How to write an infinite sequence compatible with std::ranges?

Question

I would like to write a struct which will generate an infinite sequence of fibonacci numbers in a way compatible with std::ranges and range adaptors.

So if I wanted the first 5 even fibonacci numbers, I would write something like this:

#include <iostream>
#include <ranges>

using namespace std;

int main() {
  auto is_even = [](auto a) { return a % 2 == 0; };
  for (auto v :
       something | ranges::views::filter(is_even) | ranges::views::take(5))
    std::cout << v << std::endl;

  return 0;
}

What "something" needs to be ?

It seems to me that it has to be a class with a forward iterator, but I can't find any example.

Answer 1

Edit: As it was pointed out by 康桓瑋 in the comments, there has been a better, cleaner solution presented at Cppcon, link, by Tristan Brindle.

I think this could serve as a quick reference to make custom iterator-based generators.

By your requirements, something must be a std::ranges::view, meaning it must be a moveable std::ranges::range deriving from std::ranges::view_interface<something>.

We can tackle all three with the following:

#include <ranges>

template<typename T>
class fib : public std::ranges::view_interface<fib<T>>{
public:
    struct iterator;


    auto begin() const { return iterator{}; }
    auto end() const { return std::unreachable_sentinel; }

};

Notice std::unreachable_sentinel which makes creating sequences without end really simple.
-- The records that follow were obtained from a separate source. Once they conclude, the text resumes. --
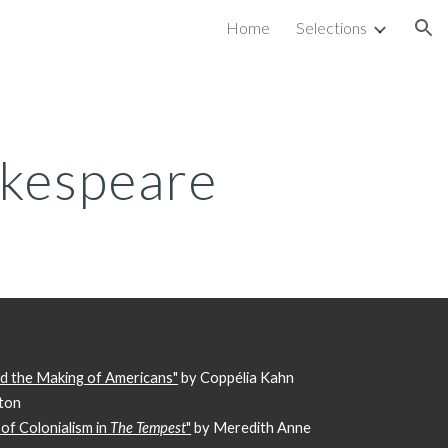
Home
Selections
ion
kespeare
nd the Making of Americans"
by Coppélia Kahn
pton
of Colonialism in
The Tempest
"
by Meredith Anne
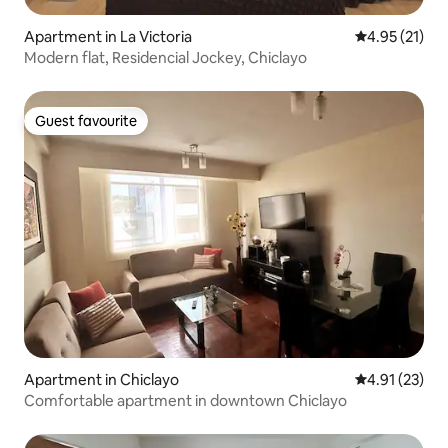
Apartment in La Victoria
4.95 out of 5
4.95 (21)
Modern flat, Residencial Jockey, Chiclayo
Guest favourite
Guest favourite
Apartment in Chiclayo
4.91 out of 5
4.91 (23)
Comfortable apartment in downtown Chiclayo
We still have to define the iterator which does the actual work. In your case we want fib to be "the source" of the values, so our iterator should actually be std::input_iterator. There's some boiler plate code needed for that but it's basically just a type which can be incremented and dereferenced to yield its current value.
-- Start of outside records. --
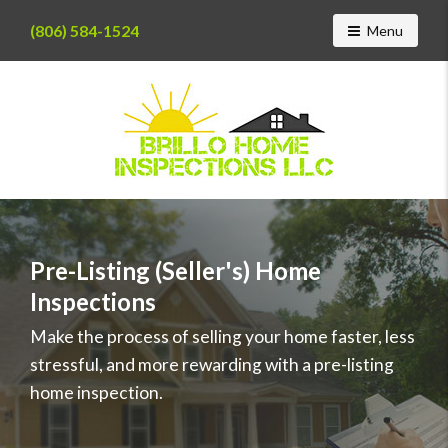
(806) 584-1524
Toggle navig
Menu
Find
a
home
inspector
Pre-Listing (Seller's) Home
you
Inspections
can
trust
Make the process of selling your home faster, less
with
stressful, and more rewarding with a pre-listing
Brillo
Home
home inspection.
Inspections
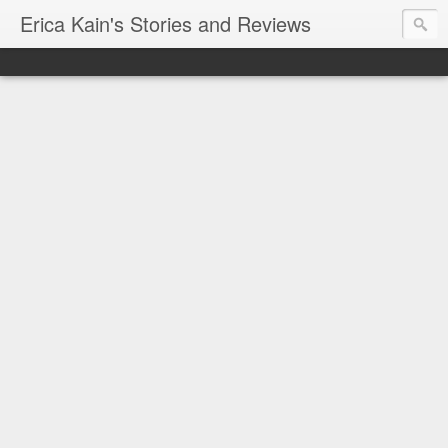
Erica Kain's Stories and Reviews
Something like this will do:

#include <iterator>

template<typename T>
struct fib<T>::iterator {
    using iterator_category = std::input_iterator_tag;
    using value_type = T;
    using difference_type = std::ptrdiff_t;
    using pointer = T*;
    using reference = T;

    constexpr iterator() noexcept = default;

    iterator& operator++() {
        auto old_next = next;
        next = next + current;
        current = old_next;

        return *this;
    }

    iterator operator++(int) {
        iterator current{*this};
        ++(*this);
        return current;
    }

    value_type operator*() const {
        return current;
    }

    bool operator==(const iterator& other) const { return current == other.current && next==other.next; }

private:
    T current= {};
    T next = T{} + 1; // Could perhaps be fancier.
};

The increment operator does the computation itself, it's the simple iterating algorithm.
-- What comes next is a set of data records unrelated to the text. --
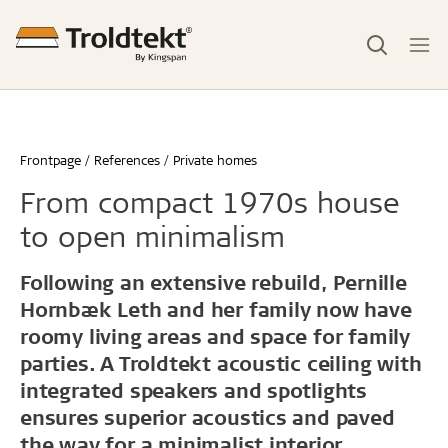
Frontpage
References
Private homes
From compact 1970s house
to open minimalism
Following an extensive rebuild, Pernille
Hornbæk Leth and her family now have
roomy living areas and space for family
parties. A Troldtekt acoustic ceiling with
integrated speakers and spotlights
ensures superior acoustics and paved
the way for a minimalist interior.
That's it, here's a working example:

#include <cstdint>
#include <iostream>
int main() {
  auto is_even = [](auto a) { return a % 2 == 0; };
  for (auto v :
       fib<std::uint64_t>{} | std::ranges::views::filter(is_even) | std::ranges::views::take(10))
    std::cout << v << std::endl;

  return 0;
}

which outputs:

0
2
8
34
144
610
2584
10946
46368
196418

Of course you won't get very far even with std::uint64_t. But T can be anything numeric enough.

One can easily generalize the iterator to hold a stateful functor, likely passed from the range itself, call it during each increment and store the yielded value for dereferencing later. This would be very crude, but simple, way how to at least simulate "yield-based" generators.